An hour? Good luck! Security the last two Saturdays I've been there for early flights took 45 and 55 mins.


----------



## mystry4all (13 Nov 2009)

Only at the check in took me 45 minutes and about 20 minutes at the security check....but i was with a baby and stroller....


----------



## Eanair (13 Nov 2009)

I would leave an hour at least - security queues can either be fine or terrible, and my experiences at that hour of the morning are usually towards the terrible side.


----------



## undo (13 Nov 2009)

How do people manage to waste that much time on security? I have flown out of Dublin airport around a 100 times by now, often in the mornings and on the weekends. I always arrive with just a few minutes to spare before boarding starts and *never* was late or missed a flight. I remember when security queues were bad a couple of years ago but then they stocked up on staff and x-ray machines and it has been grand ever since. Do people check in at the airport and somehow count that as "security" time? Or do they drop off bags and count that as "security"? If you are really just thinking of the one line with the x-ray at the end, I have *never* seen that take more than 15 minutes in years...


----------



## Eanair (13 Nov 2009)

Undo, I'm referring specifically to the queue with the x-ray at the end. I've flown from Dublin airport at least once a week for the past 6 months (yes, I know, my carbon footprint doesn't bear thinking about), with most flights between 6 and 7 a.m. On rare occasions the security queue has been fine, under 5 minutes, but my general experience has been that the queue is about 25-30 minutes. It's improved slightly since the end of the peak summer travel period, but can vary from day to day. I generally fly to the UK with Aer Lingus, so bag-dropping etc is very quick, and I'm not counting that time at all.


----------



## undo (13 Nov 2009)

Very weird. I am accumulating a carbon footprint at about the same pace, on the same days of the week - and the queue is always grand for me. Maybe it makes a huge difference which security checkpoint you pick, the left or the right one? I tend to go for the one on the right. But the few times I have gone to the one on the left, it was usually just as fine.


----------



## Eanair (13 Nov 2009)

Like all queues, the one I'm not in moves the fastest 

Either that or my uncaffeinated state at that hour of the morning is affecting my perception of time. See you in the queue!


----------



## csirl (13 Nov 2009)

I agree with undo. Even when it's busy, you're rarely more than 15min in the queue. When its not busy, you can be through in a couple of minutes. I think people use this as an excuse for missing a flight because they were distracted shopping or drinking in the bar.
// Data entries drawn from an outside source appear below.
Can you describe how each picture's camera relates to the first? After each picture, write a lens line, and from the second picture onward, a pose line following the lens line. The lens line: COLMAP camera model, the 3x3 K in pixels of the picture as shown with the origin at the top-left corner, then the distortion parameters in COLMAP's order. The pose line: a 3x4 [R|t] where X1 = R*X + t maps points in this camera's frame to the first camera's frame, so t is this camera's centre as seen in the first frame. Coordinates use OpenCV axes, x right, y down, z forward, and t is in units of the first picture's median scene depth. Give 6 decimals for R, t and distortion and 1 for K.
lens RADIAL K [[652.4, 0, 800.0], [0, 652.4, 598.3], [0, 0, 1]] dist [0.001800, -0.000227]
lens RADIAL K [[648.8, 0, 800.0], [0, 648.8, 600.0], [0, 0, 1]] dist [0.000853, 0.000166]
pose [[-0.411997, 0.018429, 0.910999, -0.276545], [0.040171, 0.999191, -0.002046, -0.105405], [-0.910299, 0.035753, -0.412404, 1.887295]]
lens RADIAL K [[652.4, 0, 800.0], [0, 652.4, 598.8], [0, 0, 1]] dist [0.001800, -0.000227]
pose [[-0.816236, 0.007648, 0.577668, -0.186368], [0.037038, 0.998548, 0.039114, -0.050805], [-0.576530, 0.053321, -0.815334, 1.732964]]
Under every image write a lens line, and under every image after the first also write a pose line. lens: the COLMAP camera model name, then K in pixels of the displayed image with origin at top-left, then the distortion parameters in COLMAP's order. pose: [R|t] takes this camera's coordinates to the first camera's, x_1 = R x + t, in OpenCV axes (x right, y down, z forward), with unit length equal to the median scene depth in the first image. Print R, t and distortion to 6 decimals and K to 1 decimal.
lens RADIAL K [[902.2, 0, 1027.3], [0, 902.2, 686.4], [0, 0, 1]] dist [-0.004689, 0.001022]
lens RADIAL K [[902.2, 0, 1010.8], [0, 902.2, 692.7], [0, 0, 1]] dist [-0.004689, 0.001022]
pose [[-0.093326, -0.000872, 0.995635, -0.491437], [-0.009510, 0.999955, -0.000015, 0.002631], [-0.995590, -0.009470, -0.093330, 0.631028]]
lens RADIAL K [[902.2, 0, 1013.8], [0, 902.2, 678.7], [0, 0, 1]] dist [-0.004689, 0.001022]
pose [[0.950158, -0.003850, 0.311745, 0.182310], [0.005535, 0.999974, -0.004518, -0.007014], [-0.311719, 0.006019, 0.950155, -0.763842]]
Dublin airport is very busy most mornings at 6:30am. Remember that Ryanair have a load of planes permanently based on the airport and they all depart at this time.


----------



## runner (13 Nov 2009)

Thanks for all replies.
Im specifically interested only in sat mornings, and its a flight I CANT miss.
Im now thinking I will have to camp overnight!
Seriously, 5:30 there for 6:30 departure, already checked in on line, hand luggage only.
Surely Im safe with that schedule.


----------



## Eanair (13 Nov 2009)

Yep, should be fine with that. Have a good flight.


----------